As we take the time to honor the troops that have served this country an kept America free, let's also take a monmet to consider the origins of what we now celebrate as Memorial Day!
Memorial Day is a federal holiday in the United States that is observed annually on the last Monday of May. It is a day of remembrance for those who have died in service to the country. The origins of Memorial Day can be traced back to the American Civil War. During the Civil War, which lasted from 1861 to 1865, more than 620,000 soldiers died in combat or from disease. As the war ended, communities throughout the country began holding ceremonies to honor the fallen soldiers. The first recorded observance of what would become Memorial Day occurred in Charleston, South Carolina in 1865, when a group of freed slaves and Union soldiers gathered to decorate the graves of Confederate soldiers who had died in a nearby prison camp. The practice of decorating the graves of soldiers spread throughout the country and became known as Decoration Day.
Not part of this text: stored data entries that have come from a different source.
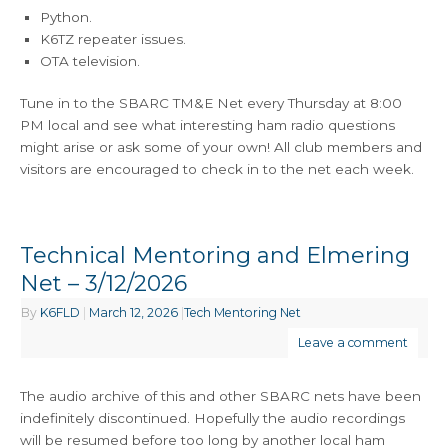
Python.
K6TZ repeater issues.
OTA television.
Tune in to the SBARC TM&E Net every Thursday at 8:00
PM local and see what interesting ham radio questions
might arise or ask some of your own! All club members and
visitors are encouraged to check in to the net each week.
Technical Mentoring and Elmering
Net – 3/12/2026
By
K6FLD
|
March 12, 2026
|
Tech Mentoring Net
Leave a comment
The audio archive of this and other SBARC nets have been
indefinitely discontinued. Hopefully the audio recordings
will be resumed before too long by another local ham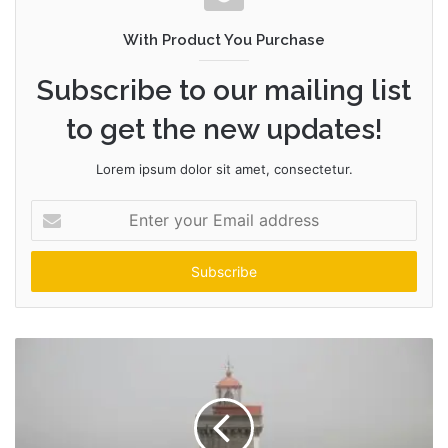
With Product You Purchase
Subscribe to our mailing list
to get the new updates!
Lorem ipsum dolor sit amet, consectetur.
Enter
your
Email
address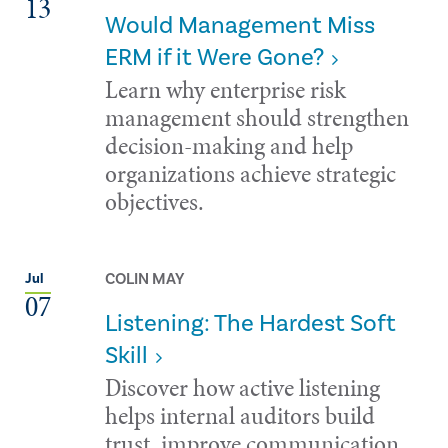
13
Would Management Miss
ERM if it Were Gone?
Learn why enterprise risk
management should strengthen
decision-making and help
organizations achieve strategic
objectives.
COLIN MAY
Jul
07
Listening: The Hardest Soft
Skill
Discover how active listening
helps internal auditors build
trust, improve communication,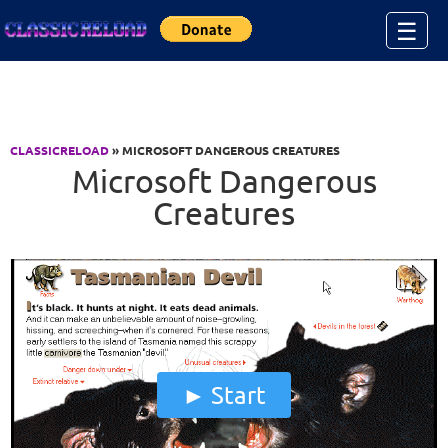
Jump to Content
☰
CLASSICRELOAD
» MICROSOFT DANGEROUS CREATURES
Microsoft Dangerous
Creatures
Start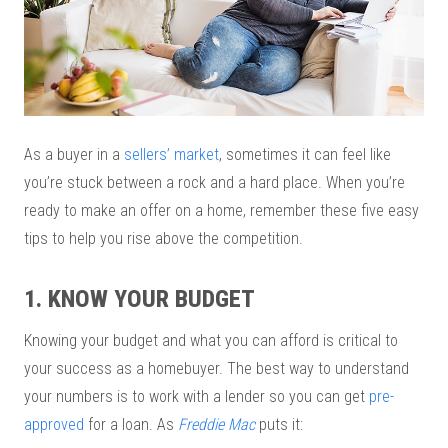
As a buyer in a
sellers’ market
, sometimes it can feel like
you’re stuck between a rock and a hard place. When you’re
ready to make an offer on a home, remember these five easy
tips to help you rise above the competition.
1. KNOW YOUR BUDGET
Knowing your budget and what you can afford is critical to
your success as a homebuyer. The best way to understand
your numbers is to work with a lender so you can get
pre-
approved
for a loan. As
Freddie Mac
puts it: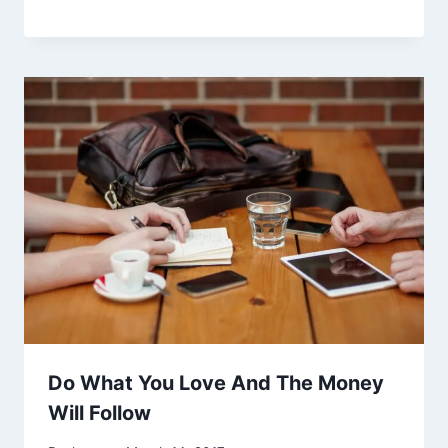
Do What You Love And The Money
Will Follow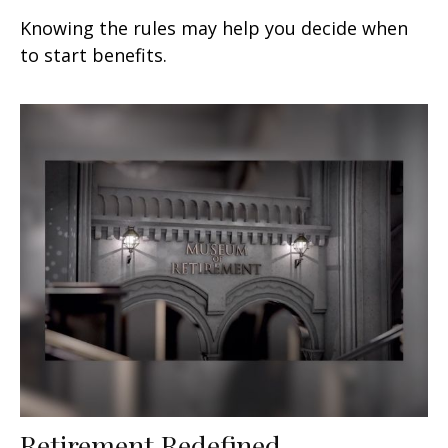
Knowing the rules may help you decide when
to start benefits.
Retirement Redefined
The name Memorial Day was first used in 1882, and by the end of the 19th century, it had become a national holiday to honor all soldiers who had died in service. In 1971, Memorial Day was officially declared a federal holiday by an act of Congress. Today, communities across the country continue to observe Memorial Day with parades, ceremonies, and the decoration of graves.
While Memorial Day has its origins in the aftermath of the Civil War, it has come to represent a day of reflection and gratitude for the sacrifices made by all those who have served in the U.S. military.